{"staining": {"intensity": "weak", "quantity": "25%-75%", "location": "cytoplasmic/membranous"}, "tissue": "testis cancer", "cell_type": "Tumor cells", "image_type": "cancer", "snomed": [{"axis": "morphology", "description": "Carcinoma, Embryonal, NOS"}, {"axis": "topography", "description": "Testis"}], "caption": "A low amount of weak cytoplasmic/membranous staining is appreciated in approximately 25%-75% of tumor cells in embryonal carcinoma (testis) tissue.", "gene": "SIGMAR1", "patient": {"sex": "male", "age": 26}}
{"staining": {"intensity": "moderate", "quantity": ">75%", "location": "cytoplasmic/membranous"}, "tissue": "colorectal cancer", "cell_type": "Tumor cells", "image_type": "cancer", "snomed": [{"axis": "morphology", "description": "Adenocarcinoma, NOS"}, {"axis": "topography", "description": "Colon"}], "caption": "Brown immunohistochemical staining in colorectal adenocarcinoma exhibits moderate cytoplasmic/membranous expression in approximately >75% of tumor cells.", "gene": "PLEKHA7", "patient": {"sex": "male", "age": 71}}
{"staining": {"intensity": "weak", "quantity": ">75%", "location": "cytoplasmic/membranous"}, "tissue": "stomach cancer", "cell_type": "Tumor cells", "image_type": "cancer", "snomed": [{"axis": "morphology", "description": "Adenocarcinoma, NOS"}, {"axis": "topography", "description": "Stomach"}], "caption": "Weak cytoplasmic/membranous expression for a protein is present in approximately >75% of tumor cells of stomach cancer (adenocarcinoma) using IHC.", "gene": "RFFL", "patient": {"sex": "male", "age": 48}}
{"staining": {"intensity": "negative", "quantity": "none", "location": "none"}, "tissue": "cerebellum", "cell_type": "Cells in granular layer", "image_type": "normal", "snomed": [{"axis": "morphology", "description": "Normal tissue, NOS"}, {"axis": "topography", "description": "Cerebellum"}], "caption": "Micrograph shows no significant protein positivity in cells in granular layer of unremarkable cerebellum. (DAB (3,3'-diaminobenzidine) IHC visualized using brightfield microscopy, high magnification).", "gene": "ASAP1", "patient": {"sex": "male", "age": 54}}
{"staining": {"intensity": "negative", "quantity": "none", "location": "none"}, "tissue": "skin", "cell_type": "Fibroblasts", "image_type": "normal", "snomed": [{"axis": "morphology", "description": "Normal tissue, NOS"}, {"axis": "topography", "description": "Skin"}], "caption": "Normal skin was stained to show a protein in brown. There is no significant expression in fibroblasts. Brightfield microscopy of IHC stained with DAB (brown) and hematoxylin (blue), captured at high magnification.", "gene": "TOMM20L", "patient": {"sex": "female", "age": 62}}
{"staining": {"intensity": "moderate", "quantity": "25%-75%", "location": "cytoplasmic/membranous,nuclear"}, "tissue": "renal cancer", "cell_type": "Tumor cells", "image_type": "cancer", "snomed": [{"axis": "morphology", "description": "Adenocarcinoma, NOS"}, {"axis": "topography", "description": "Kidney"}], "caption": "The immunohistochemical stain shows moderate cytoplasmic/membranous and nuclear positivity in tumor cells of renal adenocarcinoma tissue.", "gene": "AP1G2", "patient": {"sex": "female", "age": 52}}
_ _ _ _
■ Exercise details
Copy the lines from the entries above in which the word "approximately" appears.

■ Exercise result
{"staining": {"intensity": "weak", "quantity": "25%-75%", "location": "cytoplasmic/membranous"}, "tissue": "testis cancer", "cell_type": "Tumor cells", "image_type": "cancer", "snomed": [{"axis": "morphology", "description": "Carcinoma, Embryonal, NOS"}, {"axis": "topography", "description": "Testis"}], "caption": "A low amount of weak cytoplasmic/membranous staining is appreciated in approximately 25%-75% of tumor cells in embryonal carcinoma (testis) tissue.", "gene": "SIGMAR1", "patient": {"sex": "male", "age": 26}}
{"staining": {"intensity": "moderate", "quantity": ">75%", "location": "cytoplasmic/membranous"}, "tissue": "colorectal cancer", "cell_type": "Tumor cells", "image_type": "cancer", "snomed": [{"axis": "morphology", "description": "Adenocarcinoma, NOS"}, {"axis": "topography", "description": "Colon"}], "caption": "Brown immunohistochemical staining in colorectal adenocarcinoma exhibits moderate cytoplasmic/membranous expression in approximately >75% of tumor cells.", "gene": "PLEKHA7", "patient": {"sex": "male", "age": 71}}
{"staining": {"intensity": "weak", "quantity": ">75%", "location": "cytoplasmic/membranous"}, "tissue": "stomach cancer", "cell_type": "Tumor cells", "image_type": "cancer", "snomed": [{"axis": "morphology", "description": "Adenocarcinoma, NOS"}, {"axis": "topography", "description": "Stomach"}], "caption": "Weak cytoplasmic/membranous expression for a protein is present in approximately >75% of tumor cells of stomach cancer (adenocarcinoma) using IHC.", "gene": "RFFL", "patient": {"sex": "male", "age": 48}}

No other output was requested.